Multnomah County District Attorney Mike Schmidt opted to charge three of the six people initially taken into custody.
Phoebe Loomis faces charges of felony riot and criminal mischief after allegedly smashing windows at two different Starbucks locations and at Sasse Wellness & Med Spa on May 1. Damages at each location are estimated to cost more than $1,000 to repair.
When Loomis was arrested, police officers found a bent metal bar in her possession.
Quang Nguyen was charged with felony riot, criminal mischief, and attempted criminal mischief. According to Schmidt’s office, Nguyen destroyed a window at a Starbucks before trying, but failing, to destroy a window at two other Starbucks in downtown Portland.
Police found a hammer on the accused at the time of arrest.
Jeremiah Day was charged with unlawful use of a weapon, menacing, resisting arrest, interfering with an officer, and felony riot.
Day allegedly brandished a butterfly knife with blade extended toward an officer approximately 10 feet away from him. Day then walked back into a crowd and hid behind a person’s umbrella. As officers watched, the man approached them while using the umbrella as a shield.
When officers warned the crowd that they could use force in response to the tumult, Day fled. Officers pursued Day and arrested him. He still had the knife in his possession when arrested.
Lawyers were not listed on the court docket for Loomis or Nguyen. A court-appointed lawyer representing Day didn’t respond to a request for comment.
All three defendants were released on their own recognizance or on bail.
Loomis and Nguyen are set to be arraigned on May 4, court records show. Day appeared in court on Monday. His next court appearance is scheduled on July 29.

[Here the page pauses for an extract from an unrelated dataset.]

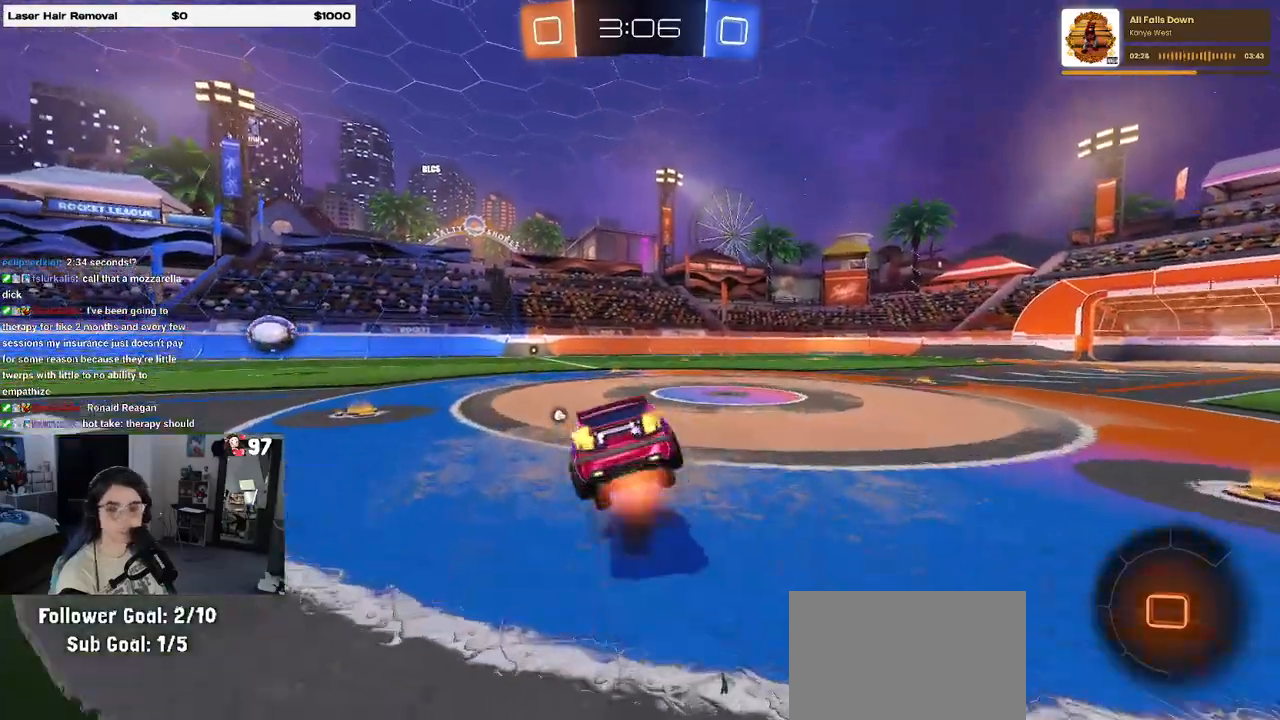
{"buttons": ["SQUARE", "R1"], "left_stick": "down-left", "right_stick": "center", "events": [[33, "SQUARE", "down"], [50, "CROSS", "up"], [267, "left_stick", "down-left"]]}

Two of the other arrestees were taken into custody on outstanding warrants while the sixth case was referred back to law enforcement by Schmidt’s office for additional investigative follow-up.
Two other people arrested on May 3 for alleged crimes over the weekend have not yet been charged by Schmidt. Randy Graves was arrested on menacing and disorderly conduct charges and Charles Stubbs was taken into custody on unlawful use of a weapon, menacing, and disorderly conduct charges.
Schmidt shortly after entering office last year promised not to pursue some charges against people involved in demonstrations.
“These demonstrations are being used to righteously express grief, anger, and frustration over that senseless act of violence, and the countless other abuses people of color have endured throughout history at the hands of the legal system,” he told reporters at the time, claiming the atypical move would lead to a safer community.
The office rejected 666 of the 974 cases that were referred to it between May and October 2020.
More recently, Schmidt called the property destruction and violence that dates back in Portland nearly 11 months—riots have taken place consistently since the death of George Floyd in Minneapolis—unacceptable.
“My office continues to prioritize the prosecution of people who are destroying property and committing violence—and this is nothing new. This is what we’ve been doing since I took office. That was my instruction to my deputies on day one: focus on, work with law enforcement and prosecute the people who are starting fires, who are destroying windows, and who are committing assaults,” he said in a video statement.
“Recently, we have seen a positive shift from law enforcement making targeted arrests on the people who are accused of starting fires, destroying windows, and committing assaults. I want to thank our local law enforcement for prioritizing these cases. These targeted arrests are important; they allow us to focus our limited resources on the people causing the most harm, and it will ensure that people demonstrating without violence are protected.”